» **Task item**
List every figure and table that the text on modeling the effect of age cites, in order of first mention.

» **Text provided**
────────────────────────────────────────
To define the functional form of the continuous covariate age, the log-transformed smoothed pseudo-observations (log transformation being necessary to check the assumption of linearity of the additive hazards regression model, as shown in the Methods section) are plotted against age for 9 deciles of the event times distribution. As Fig. 8 indicates, the curves are not straight lines, which means that the effect is not linear, but are nearly parallel, which means that the effect is constant over time. The 7 curves representing the 3rd to the 9th deciles are very similar: they are roughly horizontal until 60 years, and then increase afterwards. This indicates a slight effect of age until 60 years, and then an exponential increase in the effect of age. For the other two deciles, the increase is more important, and also corresponds to an exponential effect. As the exponential of age can take very large values, this covariate is initially divided by ten. Then, to check whether the exponential functional form is appropriate, the martingale residual processes are plotted against time in 4 strata defined according to the quartiles of age distribution (Fig. 9a). The plot indicates that the observed number of younger patients is less important than the estimated number of younger patients at the end of patient follow-up. The results of the chi-square test of the martingale residual processes confirm that modeling with the exponential of age/10 is inappropriate (Table 3). Given that the increase in the slope begins roughly at 70 years, a more flexible functional form is needed to properly account for the increase in the effect of age. The covariate age is therefore modeled as the exponential of age/10 with a cut-off at 70 years. Figure 9b shows that when age is modeled in this way, the martingale residual processes do not significantly deviate from the horizontal axis (for the 4 strata). Likewise, Table 3 indicates that the extended Aalen’s model has goodness-of-fit with this functional form.
────────────────────────────────────────
Page-level text extractions
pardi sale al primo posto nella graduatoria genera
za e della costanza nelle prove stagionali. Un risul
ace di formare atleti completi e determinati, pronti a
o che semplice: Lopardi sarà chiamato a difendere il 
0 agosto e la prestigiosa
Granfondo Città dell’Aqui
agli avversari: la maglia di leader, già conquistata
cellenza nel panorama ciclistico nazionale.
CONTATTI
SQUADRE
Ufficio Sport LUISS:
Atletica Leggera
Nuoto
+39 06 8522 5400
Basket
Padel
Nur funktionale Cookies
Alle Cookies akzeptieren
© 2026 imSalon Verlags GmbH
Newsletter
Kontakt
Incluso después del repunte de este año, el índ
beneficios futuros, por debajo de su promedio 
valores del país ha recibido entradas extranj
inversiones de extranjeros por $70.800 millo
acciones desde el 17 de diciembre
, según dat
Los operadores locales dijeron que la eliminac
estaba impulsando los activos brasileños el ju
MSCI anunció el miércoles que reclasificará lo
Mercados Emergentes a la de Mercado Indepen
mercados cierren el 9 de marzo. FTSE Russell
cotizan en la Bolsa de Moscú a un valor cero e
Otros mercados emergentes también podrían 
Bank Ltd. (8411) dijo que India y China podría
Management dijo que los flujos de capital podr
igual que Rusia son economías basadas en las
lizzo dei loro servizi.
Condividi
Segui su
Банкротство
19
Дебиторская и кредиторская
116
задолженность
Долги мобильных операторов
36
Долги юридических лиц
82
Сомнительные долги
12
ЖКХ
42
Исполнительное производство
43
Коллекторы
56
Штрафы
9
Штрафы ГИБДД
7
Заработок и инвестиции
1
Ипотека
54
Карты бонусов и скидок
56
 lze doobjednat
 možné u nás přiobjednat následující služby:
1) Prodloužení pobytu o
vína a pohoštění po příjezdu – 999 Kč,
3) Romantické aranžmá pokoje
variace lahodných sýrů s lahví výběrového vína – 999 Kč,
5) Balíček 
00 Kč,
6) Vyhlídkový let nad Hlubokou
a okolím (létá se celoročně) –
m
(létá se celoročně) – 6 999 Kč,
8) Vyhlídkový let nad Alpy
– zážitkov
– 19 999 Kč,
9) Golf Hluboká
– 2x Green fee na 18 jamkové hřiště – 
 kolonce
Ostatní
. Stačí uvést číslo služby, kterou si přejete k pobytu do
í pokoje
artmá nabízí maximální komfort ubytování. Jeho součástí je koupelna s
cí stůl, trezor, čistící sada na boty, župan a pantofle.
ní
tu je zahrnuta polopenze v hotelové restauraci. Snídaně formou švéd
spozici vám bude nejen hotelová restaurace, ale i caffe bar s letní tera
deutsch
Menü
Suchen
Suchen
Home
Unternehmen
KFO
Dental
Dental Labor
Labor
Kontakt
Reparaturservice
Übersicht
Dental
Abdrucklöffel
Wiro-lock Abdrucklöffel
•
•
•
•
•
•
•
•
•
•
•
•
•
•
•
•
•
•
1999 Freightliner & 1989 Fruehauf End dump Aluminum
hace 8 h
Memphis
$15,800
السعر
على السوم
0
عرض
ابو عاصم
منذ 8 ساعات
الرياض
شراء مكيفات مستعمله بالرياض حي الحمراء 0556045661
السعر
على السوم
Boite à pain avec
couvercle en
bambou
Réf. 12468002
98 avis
────────────────────────────────────────
» **Response area**
Fig. 8
Fig. 9a
Table 3
Figure 9b